### DIRECTIONS FOR THIS TASK:
An exact copy of every record below is required, with the pictures left out.

### RECORDS SUPPLIED:
# # # #

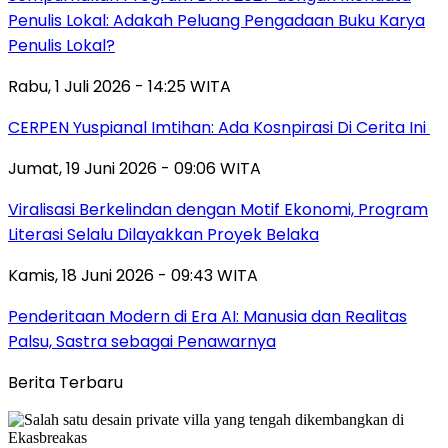
Penulis Lokal: Adakah Peluang Pengadaan Buku Karya
Penulis Lokal?
Rabu, 1 Juli 2026 - 14:25 WITA
CERPEN Yuspianal Imtihan: Ada Kosnpirasi Di Cerita Ini
Jumat, 19 Juni 2026 - 09:06 WITA
Viralisasi Berkelindan dengan Motif Ekonomi, Program
Literasi Selalu Dilayakkan Proyek Belaka
Kamis, 18 Juni 2026 - 09:43 WITA
Penderitaan Modern di Era AI: Manusia dan Realitas
Palsu, Sastra sebagai Penawarnya
Berita Terbaru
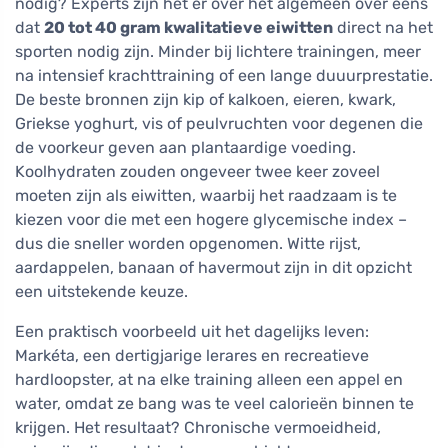
nodig? Experts zijn het er over het algemeen over eens
dat
20 tot 40 gram kwalitatieve eiwitten
direct na het
sporten nodig zijn. Minder bij lichtere trainingen, meer
na intensief krachttraining of een lange duuurprestatie.
De beste bronnen zijn kip of kalkoen, eieren, kwark,
Griekse yoghurt, vis of peulvruchten voor degenen die
de voorkeur geven aan plantaardige voeding.
Koolhydraten zouden ongeveer twee keer zoveel
moeten zijn als eiwitten, waarbij het raadzaam is te
kiezen voor die met een hogere glycemische index –
dus die sneller worden opgenomen. Witte rijst,
aardappelen, banaan of havermout zijn in dit opzicht
een uitstekende keuze.
Een praktisch voorbeeld uit het dagelijks leven:
Markéta, een dertigjarige lerares en recreatieve
hardloopster, at na elke training alleen een appel en
water, omdat ze bang was te veel calorieën binnen te
krijgen. Het resultaat? Chronische vermoeidheid,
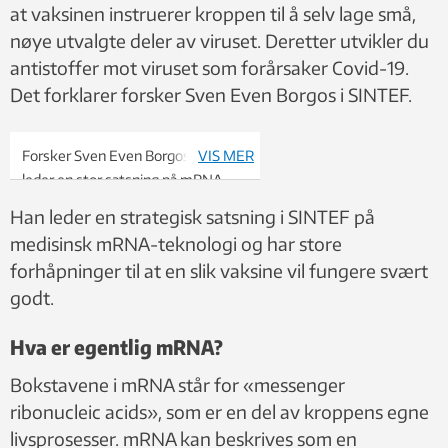
at vaksinen instruerer kroppen til å selv lage små,
nøye utvalgte deler av viruset. Deretter utvikler du
antistoffer mot viruset som forårsaker Covid-19.
Det forklarer forsker Sven Even Borgos i SINTEF.
Forsker Sven Even Borgos i SINTEF
VIS MER
leder en stor satsning på mRNA-
teknologi. Foto: SINTEF
Han leder en strategisk satsning i SINTEF på
medisinsk mRNA-teknologi og har store
forhåpninger til at en slik vaksine vil fungere svært
godt.
Hva er egentlig mRNA?
Bokstavene i mRNA står for «messenger
ribonucleic acids», som er en del av kroppens egne
livsprosesser. mRNA kan beskrives som en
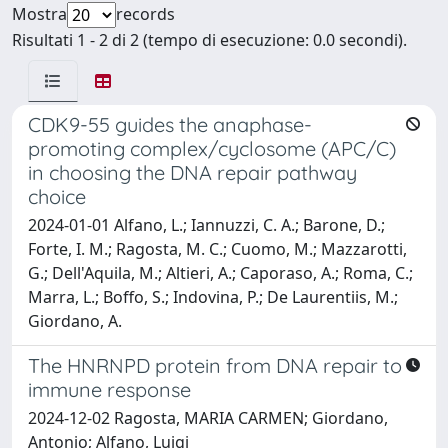
Mostra
records
Risultati 1 - 2 di 2 (tempo di esecuzione: 0.0 secondi).
CDK9-55 guides the anaphase-
promoting complex/cyclosome (APC/C)
in choosing the DNA repair pathway
choice
2024-01-01 Alfano, L.; Iannuzzi, C. A.; Barone, D.;
Forte, I. M.; Ragosta, M. C.; Cuomo, M.; Mazzarotti,
G.; Dell'Aquila, M.; Altieri, A.; Caporaso, A.; Roma, C.;
Marra, L.; Boffo, S.; Indovina, P.; De Laurentiis, M.;
Giordano, A.
The HNRNPD protein from DNA repair to
immune response
2024-12-02 Ragosta, MARIA CARMEN; Giordano,
Antonio; Alfano, Luigi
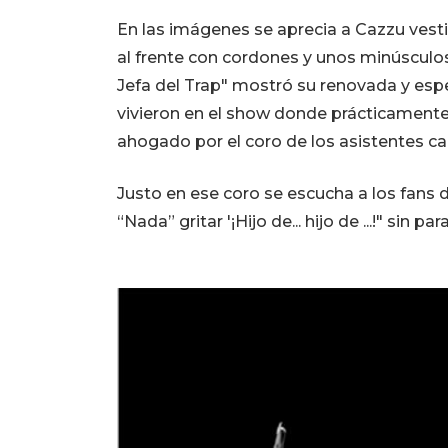
En las imágenes se aprecia a Cazzu ves
al frente con cordones y unos minúsculos
Jefa del Trap" mostró su renovada y esp
vivieron en el show donde prácticamente
ahogado por el coro de los asistentes c
Justo en ese coro se escucha a los fans 
“Nada” gritar '¡Hijo de... hijo de ...!" sin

# # # #

### ANSWER TO THIS PROBLEM:
Penulis Lokal: Adakah Peluang Pengadaan Buku Karya
Penulis Lokal?
Rabu, 1 Juli 2026 - 14:25 WITA
CERPEN Yuspianal Imtihan: Ada Kosnpirasi Di Cerita Ini
Jumat, 19 Juni 2026 - 09:06 WITA
Viralisasi Berkelindan dengan Motif Ekonomi, Program
Literasi Selalu Dilayakkan Proyek Belaka
Kamis, 18 Juni 2026 - 09:43 WITA
Penderitaan Modern di Era AI: Manusia dan Realitas
Palsu, Sastra sebagai Penawarnya
Berita Terbaru
nodig? Experts zijn het er over het algemeen over eens
dat
20 tot 40 gram kwalitatieve eiwitten
direct na het
sporten nodig zijn. Minder bij lichtere trainingen, meer
na intensief krachttraining of een lange duuurprestatie.
De beste bronnen zijn kip of kalkoen, eieren, kwark,
Griekse yoghurt, vis of peulvruchten voor degenen die
de voorkeur geven aan plantaardige voeding.
Koolhydraten zouden ongeveer twee keer zoveel
moeten zijn als eiwitten, waarbij het raadzaam is te
kiezen voor die met een hogere glycemische index –
dus die sneller worden opgenomen. Witte rijst,
aardappelen, banaan of havermout zijn in dit opzicht
een uitstekende keuze.
Een praktisch voorbeeld uit het dagelijks leven:
Markéta, een dertigjarige lerares en recreatieve
hardloopster, at na elke training alleen een appel en
water, omdat ze bang was te veel calorieën binnen te
krijgen. Het resultaat? Chronische vermoeidheid,
at vaksinen instruerer kroppen til å selv lage små,
nøye utvalgte deler av viruset. Deretter utvikler du
antistoffer mot viruset som forårsaker Covid-19.
Det forklarer forsker Sven Even Borgos i SINTEF.
Forsker Sven Even Borgos i SINTEF
VIS MER
leder en stor satsning på mRNA-
teknologi. Foto: SINTEF
Han leder en strategisk satsning i SINTEF på
medisinsk mRNA-teknologi og har store
forhåpninger til at en slik vaksine vil fungere svært
godt.
Hva er egentlig mRNA?
Bokstavene i mRNA står for «messenger
ribonucleic acids», som er en del av kroppens egne
livsprosesser. mRNA kan beskrives som en
Mostra
records
Risultati 1 - 2 di 2 (tempo di esecuzione: 0.0 secondi).
CDK9-55 guides the anaphase-
promoting complex/cyclosome (APC/C)
in choosing the DNA repair pathway
choice
2024-01-01 Alfano, L.; Iannuzzi, C. A.; Barone, D.;
Forte, I. M.; Ragosta, M. C.; Cuomo, M.; Mazzarotti,
G.; Dell'Aquila, M.; Altieri, A.; Caporaso, A.; Roma, C.;
Marra, L.; Boffo, S.; Indovina, P.; De Laurentiis, M.;
Giordano, A.
The HNRNPD protein from DNA repair to
immune response
2024-12-02 Ragosta, MARIA CARMEN; Giordano,
Antonio; Alfano, Luigi
En las imágenes se aprecia a Cazzu ves
al frente con cordones y unos minúsculos
Jefa del Trap" mostró su renovada y esp
vivieron en el show donde prácticamente
ahogado por el coro de los asistentes c
Justo en ese coro se escucha a los fans 
“Nada” gritar '¡Hijo de... hijo de ...!" sin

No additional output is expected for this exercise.